Now that you know how many decades are represented in your customer base, you might next want to know how many customers were born in each decade. The GROUP BY clause helps answer this kind of question:
movies=# SELECT COUNT(*), EXTRACT( DECADE FROM birth_date ) movies-# FROM customers movies-# GROUP BY EXTRACT( DECADE FROM birth_date ); count | date_part -------+----------- 2 | 196 2 | 197 2 | 198 1 | (4 rows)
The GROUP BY clause is used with aggregate functions. PostgreSQL sorts the result set by the GROUP BY expression and applies the aggregate function to each group.
There is an easier way to build this query. The problem with this query is that you had to repeat the EXtrACT( DECADE FROM birth_date ) phrase. Instead, you can use the AS clause to name the decade field, and then you can refer to that field by name in the GROUP BY clause:
movies=# SELECT COUNT(*), EXTRACT( DECADE FROM birth_date ) AS decade movies-# FROM customers movies-# GROUP BY decade; count | decade -------+-------- 2 | 196 2 | 197 2 | 198 1 | (4 rows)
If you don't request an explicit ordering, the GROUP BY clause will cause the result set to be sorted by the GROUP BY fields. If you want a different ordering, you can use the ORDER BY clause with GROUP BY. The following query shows how many customers you have for each decade, sorted by the count:
movies=# SELECT movies-# COUNT(*) as "Customers", movies-# EXTRACT( DECADE FROM birth_date ) as "Decade" movies-# FROM customers movies-# GROUP BY "Decade" movies-# ORDER BY "Customers"; Customers | Decade -----------+-------- 1 | 2 | 196 2 | 197 2 | 198 (4 rows)

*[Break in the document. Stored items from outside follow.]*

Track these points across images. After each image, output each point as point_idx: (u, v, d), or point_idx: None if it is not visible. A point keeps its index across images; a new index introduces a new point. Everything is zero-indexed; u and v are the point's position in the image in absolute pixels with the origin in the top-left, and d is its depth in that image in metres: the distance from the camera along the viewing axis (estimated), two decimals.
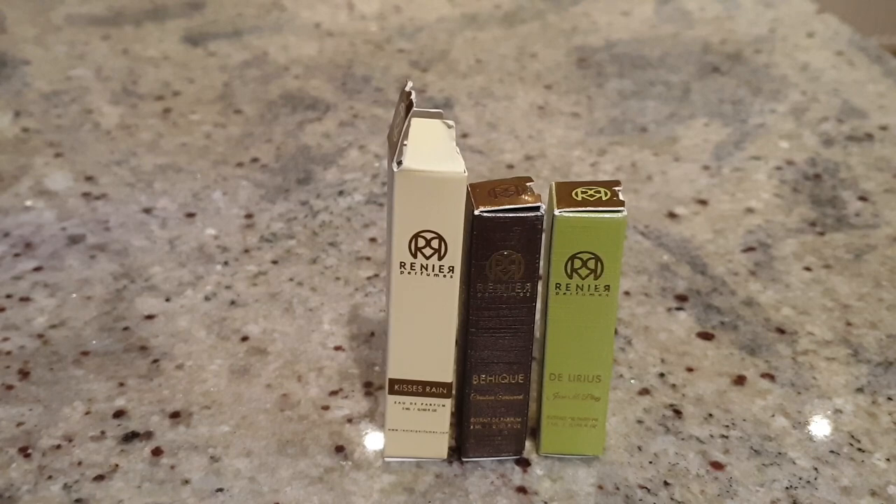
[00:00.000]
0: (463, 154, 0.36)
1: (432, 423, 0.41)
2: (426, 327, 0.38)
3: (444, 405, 0.40)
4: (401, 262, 0.37)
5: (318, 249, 0.56)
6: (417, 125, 0.37)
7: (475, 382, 0.40)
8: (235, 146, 0.67)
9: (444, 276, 0.37)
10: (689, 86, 0.77)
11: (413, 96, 0.36)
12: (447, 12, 0.91)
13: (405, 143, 0.36)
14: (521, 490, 0.40)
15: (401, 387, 0.40)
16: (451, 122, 0.37)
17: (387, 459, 0.41)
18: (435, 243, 0.36)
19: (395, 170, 0.35)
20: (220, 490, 0.40)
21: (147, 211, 0.60)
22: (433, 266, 0.37)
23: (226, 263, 0.55)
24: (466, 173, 0.35)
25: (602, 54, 0.82)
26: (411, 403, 0.40)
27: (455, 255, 0.37)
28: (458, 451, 0.42)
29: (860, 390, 0.46)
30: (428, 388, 0.40)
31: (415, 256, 0.37)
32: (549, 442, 0.41)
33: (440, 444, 0.41)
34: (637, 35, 0.87)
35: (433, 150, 0.36)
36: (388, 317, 0.38)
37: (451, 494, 0.40)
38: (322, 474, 0.41)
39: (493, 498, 0.40)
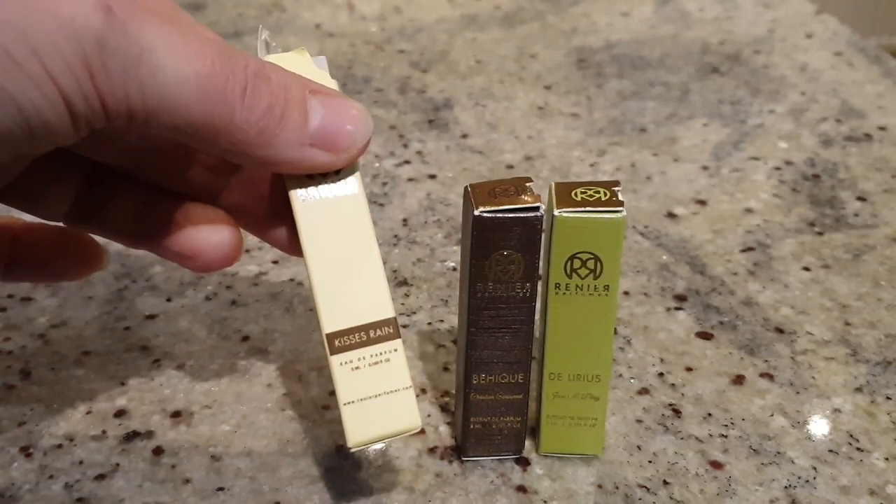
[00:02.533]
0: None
1: (390, 379, 0.35)
2: (345, 259, 0.34)
3: (395, 349, 0.35)
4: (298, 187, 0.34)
5: None
6: (280, 61, 0.35)
7: (475, 382, 0.40)
8: None
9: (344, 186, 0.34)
10: (689, 86, 0.77)
11: (267, 36, 0.34)
12: (447, 13, 0.91)
13: None
14: (521, 489, 0.40)
15: (342, 340, 0.34)
16: (315, 54, 0.35)
17: (353, 450, 0.35)
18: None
19: None
20: (221, 489, 0.40)
21: None
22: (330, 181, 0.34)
23: None
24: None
25: (602, 55, 0.83)
26: (359, 359, 0.34)
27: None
28: (457, 451, 0.42)
29: (859, 390, 0.46)
30: (372, 333, 0.35)
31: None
32: (549, 441, 0.41)
33: (408, 407, 0.35)
34: (636, 35, 0.87)
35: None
36: (304, 261, 0.34)
37: (451, 494, 0.40)
38: (322, 474, 0.41)
39: (493, 497, 0.40)
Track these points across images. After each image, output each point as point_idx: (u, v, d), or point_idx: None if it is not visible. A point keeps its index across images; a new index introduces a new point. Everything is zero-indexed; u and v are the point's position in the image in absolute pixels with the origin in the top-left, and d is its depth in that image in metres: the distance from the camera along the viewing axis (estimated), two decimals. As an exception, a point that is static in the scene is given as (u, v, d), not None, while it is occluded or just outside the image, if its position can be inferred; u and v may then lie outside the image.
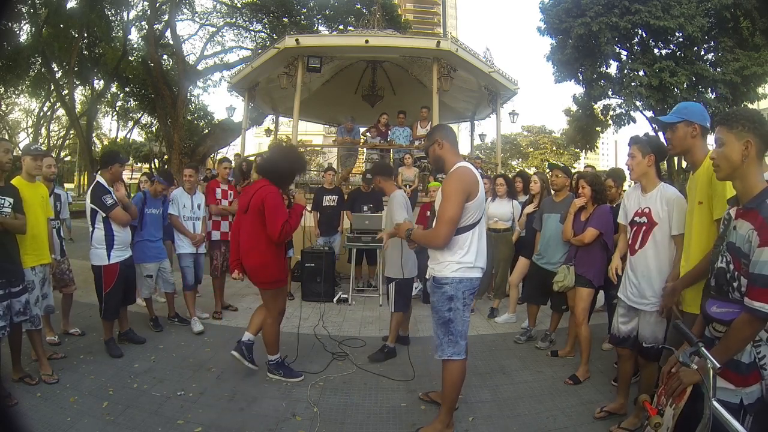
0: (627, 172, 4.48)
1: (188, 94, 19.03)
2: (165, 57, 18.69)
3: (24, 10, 15.76)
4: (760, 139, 1.60)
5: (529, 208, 4.71)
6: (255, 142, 29.89)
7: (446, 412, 2.63)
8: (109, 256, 3.75)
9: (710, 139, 2.26)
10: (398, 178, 7.50)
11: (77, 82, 20.36)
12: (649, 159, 2.59)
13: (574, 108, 21.30)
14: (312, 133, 27.52)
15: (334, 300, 5.74)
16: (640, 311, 2.57)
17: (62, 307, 4.22)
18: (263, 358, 3.45)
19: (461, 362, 2.59)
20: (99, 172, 3.93)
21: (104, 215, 3.73)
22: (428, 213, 5.88)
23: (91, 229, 3.80)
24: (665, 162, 14.76)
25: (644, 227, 2.56)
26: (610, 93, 17.42)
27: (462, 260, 2.50)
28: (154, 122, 23.79)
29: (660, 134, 16.43)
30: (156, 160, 24.58)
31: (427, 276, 2.74)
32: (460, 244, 2.50)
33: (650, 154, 2.59)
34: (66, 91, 19.90)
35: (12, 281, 2.91)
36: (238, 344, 3.41)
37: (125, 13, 18.40)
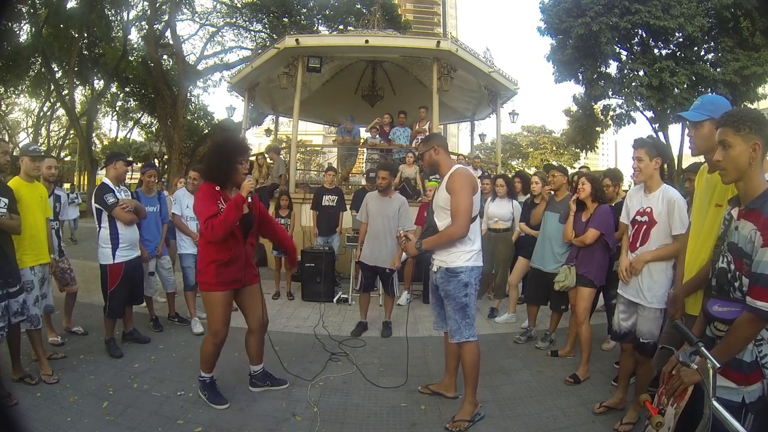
0: (631, 174, 4.50)
1: (188, 94, 19.05)
2: (165, 57, 18.70)
3: (24, 10, 15.77)
4: (765, 140, 1.60)
5: (540, 209, 4.47)
6: (255, 142, 29.90)
7: (471, 393, 2.83)
8: (113, 255, 3.77)
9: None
10: (399, 176, 7.54)
11: (77, 82, 20.36)
12: (656, 162, 2.63)
13: (574, 108, 21.28)
14: (312, 133, 27.53)
15: (334, 300, 5.74)
16: (639, 306, 2.63)
17: (65, 305, 4.22)
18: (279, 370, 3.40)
19: (476, 343, 2.85)
20: (104, 169, 3.94)
21: (108, 213, 3.76)
22: (426, 213, 5.88)
23: (98, 228, 3.83)
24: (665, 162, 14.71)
25: (645, 226, 2.62)
26: (610, 93, 17.39)
27: (472, 249, 2.78)
28: (154, 122, 23.81)
29: (660, 134, 16.45)
30: (156, 160, 24.56)
31: (434, 269, 2.86)
32: (469, 235, 2.74)
33: (657, 158, 2.63)
34: (66, 91, 19.91)
35: (9, 281, 2.90)
36: (250, 379, 3.26)
37: (125, 13, 18.44)
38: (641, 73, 15.90)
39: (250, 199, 2.85)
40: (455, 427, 2.72)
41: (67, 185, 20.07)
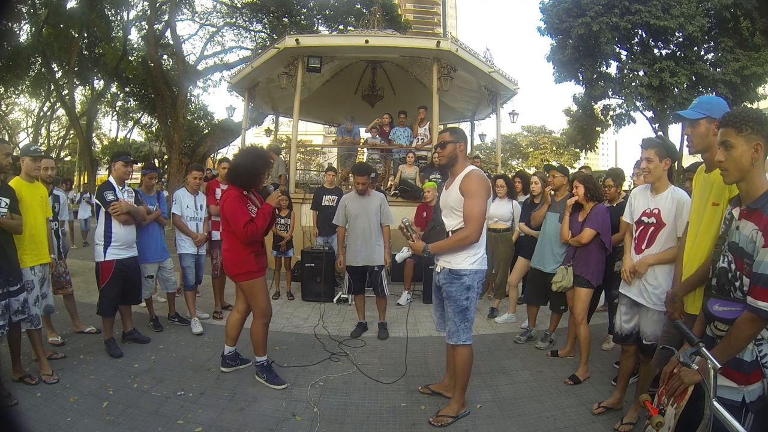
0: (631, 174, 4.49)
1: (188, 94, 18.99)
2: (165, 57, 18.66)
3: (24, 10, 15.76)
4: (767, 140, 1.60)
5: (542, 212, 4.38)
6: (255, 142, 29.88)
7: (460, 393, 2.85)
8: (105, 252, 3.78)
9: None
10: (398, 176, 7.55)
11: (77, 82, 20.37)
12: (665, 163, 2.59)
13: (574, 108, 21.30)
14: (312, 133, 27.55)
15: (334, 300, 5.74)
16: (642, 308, 2.61)
17: (68, 308, 4.22)
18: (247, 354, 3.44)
19: (471, 347, 2.83)
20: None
21: (105, 211, 3.78)
22: (424, 214, 5.87)
23: (96, 225, 3.85)
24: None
25: (652, 228, 2.58)
26: (610, 93, 17.42)
27: (478, 252, 2.76)
28: (154, 122, 23.77)
29: (660, 134, 16.45)
30: (156, 160, 24.59)
31: (438, 269, 2.84)
32: None
33: (667, 158, 2.59)
34: (66, 91, 19.91)
35: (9, 280, 2.91)
36: (223, 359, 3.55)
37: (125, 13, 18.41)
38: (641, 73, 15.91)
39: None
40: (438, 421, 2.76)
41: (74, 186, 20.01)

The NULL decade looks a little funny in this result set. You have one customer (Freddy Funkmaster) who was too vain to tell you when he was born. You can use the HAVING clause to eliminate aggregate groups:
movies=# SELECT COUNT(*), EXTRACT( DECADE FROM birth_date ) as decade movies-# FROM customers movies-# GROUP BY decade movies-# HAVING EXTRACT( DECADE FROM birth_date ) IS NOT NULL; count | decade -------+-------- 2 | 196 2 | 197 2 | 198 (3 rows)
You can see that the HAVING clause is similar to the WHERE clause. The WHERE clause determines which rows are included in the aggregate, whereas the HAVING clause determines which groups are included in the result set.